Introduction to Machine Learning Concepts

Sep 26, 2024

Machine Learning for Everyone - Lecture Notes

Introduction to Kylie Ying

  • Physical scientist and engineer worked at notable places like MIT, CERN, Free Code Camp.
  • Aimed at teaching machine learning to beginners.

Overview of Machine Learning

  • Machine learning (ML) is a sub-domain of computer science that focuses on algorithms allowing computers to learn from data without explicit programming.
  • Difference between AI, ML, and Data Science:
    • AI: Enabling computers to perform human-like tasks.
    • ML: Subset of AI focused on making predictions using data.
    • Data Science: Field that finds patterns and insights in data.

Types of Machine Learning

  1. Supervised Learning:
    • Uses labeled inputs to train models.
    • Example: Predicting classes based on features (e.g., pictures of animals).
  2. Unsupervised Learning:
    • Uses unlabeled data to find patterns or groupings.
    • Example: Clustering data points based on similarities.
  3. Reinforcement Learning:
    • An agent learns in an interactive environment through rewards and penalties.

Supervised Learning

  • Key Concepts:
    • Features: Inputs used by the model to make predictions.
    • Labels: Output to predict based on features.
  • Types of Supervised Tasks:
    • Classification: Predicting discrete classes (e.g., spam/not spam).
      • Binary Classification: Two classes (e.g., cat vs not cat).
      • Multi-Class Classification: More than two classes (e.g., cat, dog, lizard).
    • Regression: Predicting continuous values (e.g., price of a house).
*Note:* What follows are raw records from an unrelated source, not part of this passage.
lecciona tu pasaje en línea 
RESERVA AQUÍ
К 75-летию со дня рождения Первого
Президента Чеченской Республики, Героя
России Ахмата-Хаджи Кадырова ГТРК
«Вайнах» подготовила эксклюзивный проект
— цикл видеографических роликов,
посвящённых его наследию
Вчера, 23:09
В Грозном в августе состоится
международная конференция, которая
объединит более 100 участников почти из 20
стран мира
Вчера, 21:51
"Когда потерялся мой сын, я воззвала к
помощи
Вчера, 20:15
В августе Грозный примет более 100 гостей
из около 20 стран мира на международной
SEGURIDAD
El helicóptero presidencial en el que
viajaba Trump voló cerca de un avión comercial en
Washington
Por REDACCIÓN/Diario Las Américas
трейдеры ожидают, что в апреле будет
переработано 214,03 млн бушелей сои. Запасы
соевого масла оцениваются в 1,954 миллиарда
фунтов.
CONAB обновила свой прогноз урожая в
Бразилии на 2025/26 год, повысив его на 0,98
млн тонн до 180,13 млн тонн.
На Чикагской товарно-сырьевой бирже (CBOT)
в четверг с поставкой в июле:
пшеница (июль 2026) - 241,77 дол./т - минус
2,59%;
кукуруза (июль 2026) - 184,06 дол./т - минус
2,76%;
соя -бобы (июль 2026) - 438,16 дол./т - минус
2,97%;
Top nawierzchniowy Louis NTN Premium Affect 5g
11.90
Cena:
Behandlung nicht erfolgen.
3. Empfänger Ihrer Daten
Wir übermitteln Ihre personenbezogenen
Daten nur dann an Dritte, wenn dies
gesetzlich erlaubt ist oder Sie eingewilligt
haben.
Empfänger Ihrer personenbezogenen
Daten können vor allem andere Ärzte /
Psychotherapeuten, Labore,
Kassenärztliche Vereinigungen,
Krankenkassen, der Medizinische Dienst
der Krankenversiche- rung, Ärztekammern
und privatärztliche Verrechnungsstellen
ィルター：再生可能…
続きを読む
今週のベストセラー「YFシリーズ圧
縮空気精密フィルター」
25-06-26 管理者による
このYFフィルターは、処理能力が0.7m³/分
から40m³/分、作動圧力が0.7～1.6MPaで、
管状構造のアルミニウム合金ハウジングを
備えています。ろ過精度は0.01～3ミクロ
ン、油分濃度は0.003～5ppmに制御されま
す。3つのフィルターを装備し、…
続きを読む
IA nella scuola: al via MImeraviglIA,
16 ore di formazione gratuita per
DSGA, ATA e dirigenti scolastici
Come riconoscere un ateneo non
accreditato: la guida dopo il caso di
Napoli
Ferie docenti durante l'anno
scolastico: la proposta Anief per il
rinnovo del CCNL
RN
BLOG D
Data Set Example: Magic Gamma Telescope Dataset

  • Uses properties of light hitting a gamma telescope to predict types of particles.
  • Process:
    1. Download dataset from UCI machine learning repository.
    2. Set up Google CoLab.
    3. Import libraries: NumPy, Pandas, Matplotlib, etc.
    4. Read and prepare the dataset (e.g., assign column names).

Data Preparation and Exploration

  • Data Exploration Techniques:
    • Viewing the first few entries of the dataset (using .head()).
    • Checking unique labels in the dataset.
    • Converting labels of gamma and hadron particles from letters to numbers.
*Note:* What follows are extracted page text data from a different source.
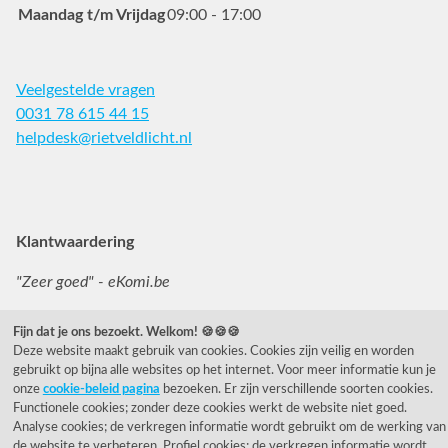
Maandag t/m Vrijdag
09:00 - 17:00
Veelgestelde vragen
0031 78 615 44 15
helpdesk@rietveldlicht.nl
Facebook
Instagram
Pinterest
Klantwaardering
"Zeer goed" - eKomi.be
Cijfer: 9.4 (3230 recensies)
Fijn dat je ons bezoekt. Welkom! 🍪🍪🍪
Deze website maakt gebruik van cookies. Cookies zijn veilig en worden
gebruikt op bijna alle websites op het internet. Voor meer informatie kun je
onze
cookie-beleid pagina
bezoeken. Er zijn verschillende soorten cookies.
Functionele cookies; zonder deze cookies werkt de website niet goed.
Analyse cookies; de verkregen informatie wordt gebruikt om de werking van
de website te verbeteren. Profiel cookies; de verkregen informatie wordt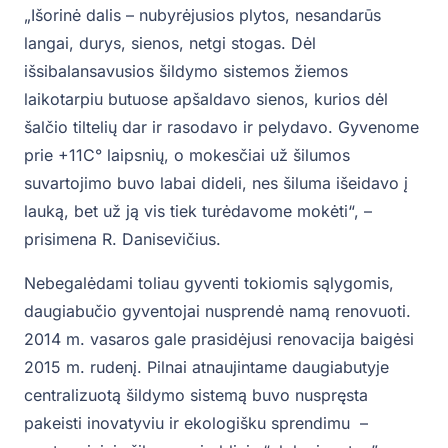
„Išorinė dalis – nubyrėjusios plytos, nesandarūs
langai, durys, sienos, netgi stogas. Dėl
išsibalansavusios šildymo sistemos žiemos
laikotarpiu butuose apšaldavo sienos, kurios dėl
šalčio tiltelių dar ir rasodavo ir pelydavo. Gyvenome
prie +11C° laipsnių, o mokesčiai už šilumos
suvartojimo buvo labai dideli, nes šiluma išeidavo į
lauką, bet už ją vis tiek turėdavome mokėti“, –
prisimena R. Danisevičius.
Nebegalėdami toliau gyventi tokiomis sąlygomis,
daugiabučio gyventojai nusprendė namą renovuoti.
2014 m. vasaros gale prasidėjusi renovacija baigėsi
2015 m. rudenį. Pilnai atnaujintame daugiabutyje
centralizuotą šildymo sistemą buvo nuspręsta
pakeisti inovatyviu ir ekologišku sprendimu –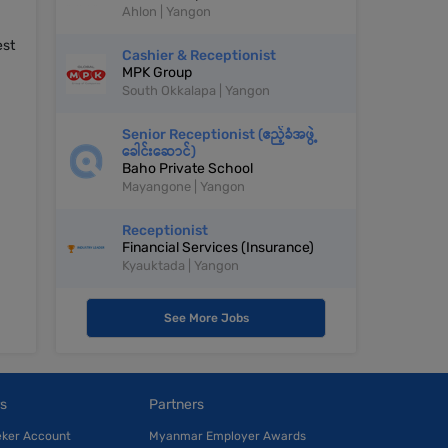
Ahlon | Yangon
est
Cashier & Receptionist
MPK Group
South Okkalapa | Yangon
Senior Receptionist (ဧည့်ခံအဖွဲ့
ခေါင်းဆောင်)
Baho Private School
Mayangone | Yangon
Receptionist
Financial Services (Insurance)
Kyauktada | Yangon
See More Jobs
s
Partners
eker Account
Myanmar Employer Awards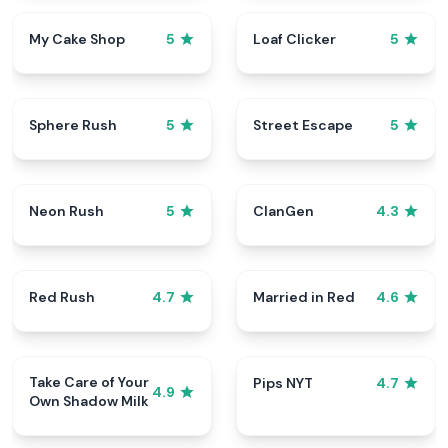
My Cake Shop
Loaf Clicker
5
5
Sphere Rush
Street Escape
5
5
Neon Rush
ClanGen
5
4.3
Red Rush
Married in Red
4.7
4.6
Take Care of Your
Pips NYT
4.7
4.9
Own Shadow Milk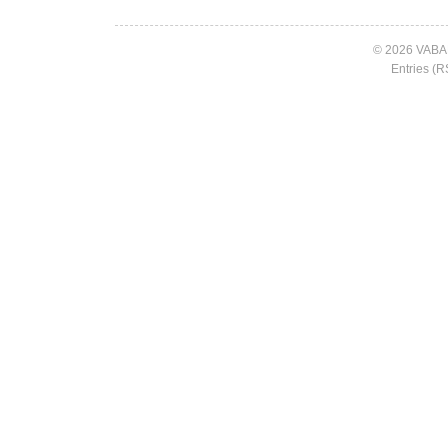
© 2026 VABA
Entries (R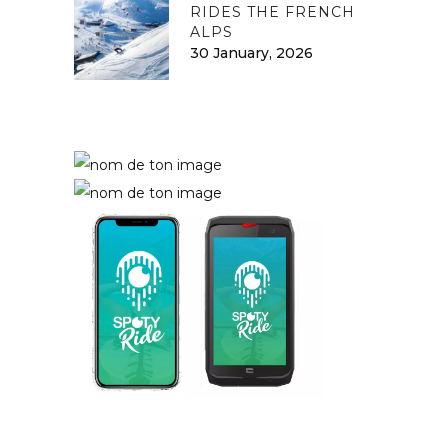
RIDES THE FRENCH
ALPS
30 January, 2026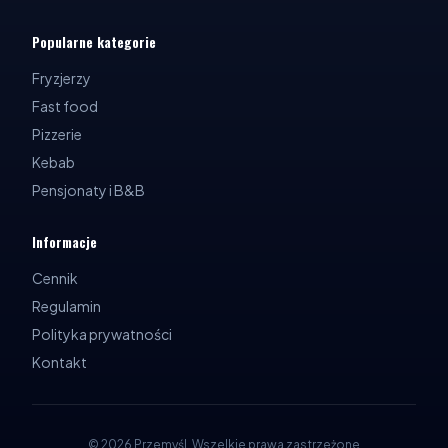
Popularne kategorie
Fryzjerzy
Fast food
Pizzerie
Kebab
Pensjonaty i B&B
Informacje
Cennik
Regulamin
Polityka prywatności
Kontakt
©
2026
Przemyśl
.
Wszelkie prawa zastrzeżone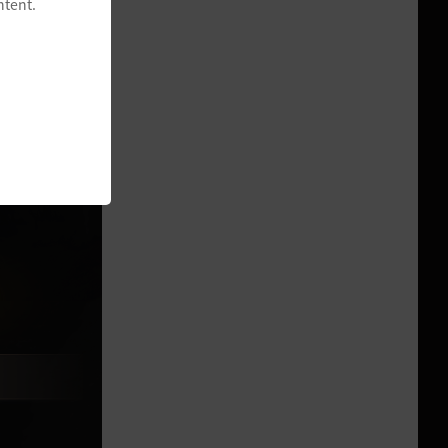
ntent.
Supervised Learning Implementation Steps

  1. Data Loading:
    • Load the data into a DataFrame.
  2. Data Cleaning:
    • Assign column names.
    • Convert categorical labels into numeric.
  3. Feature Selection:
    • Select relevant features for the model.
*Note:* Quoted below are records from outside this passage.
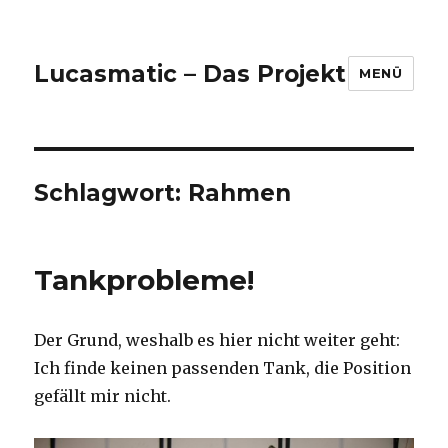
Lucasmatic – Das Projekt
MENÜ
Schlagwort:
Rahmen
Tankprobleme!
Der Grund, weshalb es hier nicht weiter geht:
Ich finde keinen passenden Tank, die Position
gefällt mir nicht.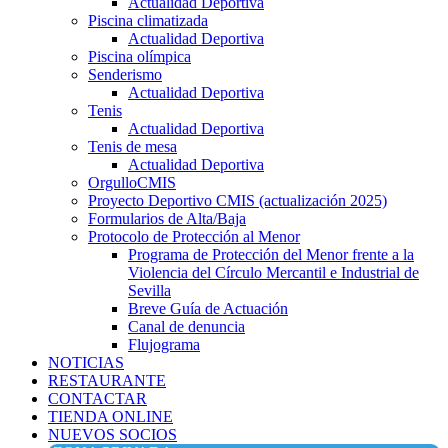
Actualidad Deportiva
Piscina climatizada
Actualidad Deportiva
Piscina olímpica
Senderismo
Actualidad Deportiva
Tenis
Actualidad Deportiva
Tenis de mesa
Actualidad Deportiva
OrgulloCMIS
Proyecto Deportivo CMIS (actualización 2025)
Formularios de Alta/Baja
Protocolo de Protección al Menor
Programa de Protección del Menor frente a la
Violencia del Círculo Mercantil e Industrial de
Sevilla
Breve Guía de Actuación
Canal de denuncia
Flujograma
NOTICIAS
RESTAURANTE
CONTACTAR
TIENDA ONLINE
NUEVOS SOCIOS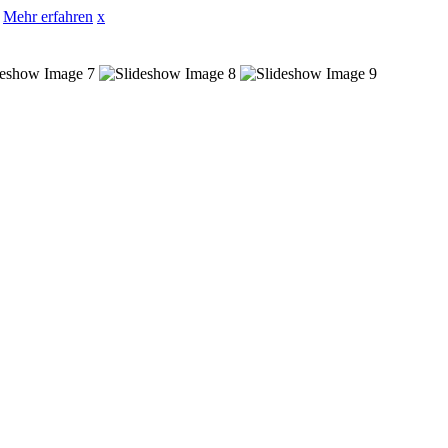
Mehr erfahren
x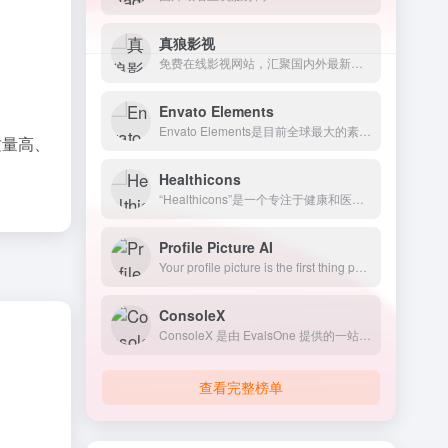
真狼影视
免费在线影视网站，汇聚国内外最新最全的电影、电视剧、动漫、综艺以及美剧、英剧、韩剧、日剧等海外剧集
Envato Elements
Envato Elements是目前全球最大的素材库，会员制无限下载设计素材资源。
质量高、
Healthicons
“Healthicons”是一个专注于健康和医疗领域相关图标的资源库，其图标设计精美、风格统一，适用于医疗网站、应用程序和印刷品等场景。
Profile Picture AI
Your profile picture is the first thing people see when they look at your profile. We use artificial
ConsoleX
ConsoleX 是由 EvalsOne 提供的一站式工作台，专为生成式 AI 应用开发者设计。它旨在通过与多个大语言模型（LLM）的互动，提升开发者的生产力和创造力。
查看完整榜单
Example of Implementation in Google CoLab

  • Import necessary libraries.
  • Load the data using Pandas.
  • Clean the data and handle missing values.

Machine Learning Models Implemented

  1. K-Nearest Neighbors (KNN):

    • Classifies points based on majority class of neighbors.
    • Distance function used: Euclidean distance.
  2. Naive Bayes:

    • Uses probability to classify data based on prior probabilities.
    • Assumes independence of features.
  3. Logistic Regression:

    • Predicts probability of class membership using a logistic function.
    • Models the relationship between dependent and independent variables.
  4. Support Vector Machines (SVM):

    • Finds hyperplane that best separates different classes in high-dimensional space.
  5. Neural Networks:

    • Models with layers of interconnected nodes (neurons).
    • Trains on labeled data to predict outputs.
    • Uses backpropagation to adjust weights based on loss.

Evaluation of Machine Learning Models

  • Performance metrics include:
    • Accuracy
    • Precision
    • Recall
    • F1 Score
    • Mean Absolute Error (MAE)
    • Mean Squared Error (MSE)
    • R-Squared (R²)

Unsupervised Learning - K-Means Clustering

  • K-means clustering algorithm:
    1. Choose number of clusters (k).
    2. Randomly assign initial centroids.
    3. Assign points to nearest centroid.
    4. Recalculate centroids based on assignments.
    5. Repeat steps until convergence.

Unsupervised Learning - Principal Component Analysis (PCA)

  • Reduces dimensionality of dataset while preserving variance:
    • Projects data into lower dimensions.
    • Finds the direction with the most variance.
    • Enables visualization of high-dimensional data.

Conclusion

  • Summarized the key concepts and implementations in supervised and unsupervised learning.
  • Encouraged community engagement for further learning.